Question

Show that \( f(x) = \frac{4 \sin x}{2 + \cos x} - x \) is an increasing function of \( x \) in \( \left[ 0, \frac{\pi}{2} \right] \).

Hint:

To check if a function is increasing, compute \( f'(x) \) and verify whether it is non-negative in the given interval.

Answer 1

Step 1: Compute the first derivative \( f'(x) \). The given function is: \[ f(x) = \frac{4 \sin x}{2 + \cos x} - x \] Differentiating term by term: \[ f'(x) = \frac{(2 + \cos x)(4 \cos x) - (4 \sin x)(-\sin x)}{(2 + \cos x)^2} - 1 \] 
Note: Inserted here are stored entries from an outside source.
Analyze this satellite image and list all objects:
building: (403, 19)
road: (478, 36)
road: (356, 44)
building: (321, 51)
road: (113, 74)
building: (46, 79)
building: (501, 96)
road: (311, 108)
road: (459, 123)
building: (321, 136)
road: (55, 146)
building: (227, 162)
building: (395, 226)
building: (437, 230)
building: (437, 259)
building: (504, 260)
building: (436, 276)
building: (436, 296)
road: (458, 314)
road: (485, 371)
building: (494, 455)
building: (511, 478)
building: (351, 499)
Step 2: Simplify the derivative. \[ f'(x) = \frac{8 \cos x + 4 \cos^2 x + 4 \sin^2 x}{(2 + \cos x)^2} - 1 \] Using \( \sin^2 x + \cos^2 x = 1 \), we rewrite: \[ f'(x) = \frac{8 \cos x + 4}{(2 + \cos x)^2} - 1 \] \[ = \frac{8 \cos x + 4 - (2 + \cos x)^2}{(2 + \cos x)^2} \] Expanding \( (2 + \cos x)^2 = 4 + 4 \cos x + \cos^2 x \): \[ f'(x) = \frac{8 \cos x + 4 - (4 + 4 \cos x + \cos^2 x)}{(2 + \cos x)^2} \] \[ = \frac{8 \cos x + 4 - 4 - 4 \cos x - \cos^2 x}{(2 + \cos x)^2} \] \[ = \frac{4 \cos x - \cos^2 x}{(2 + \cos x)^2} \] 

Step 3: Check positivity in \( \left[ 0, \frac{\pi}{2} \right] \). For \( x \in \left[ 0, \frac{\pi}{2} \right] \), we know that \( \cos x \geq 0 \), so: \[ f'(x) = \frac{\cos x (4 - \cos x)}{(2 + \cos x)^2} \geq 0 \] since both \( \cos x \) and \( (4 - \cos x) \) are non-negative. 

Conclusion: Since \( f'(x) \geq 0 \) for all \( x \) in \( \left[ 0, \frac{\pi}{2} \right] \), \( f(x) \) is an increasing function in this interval.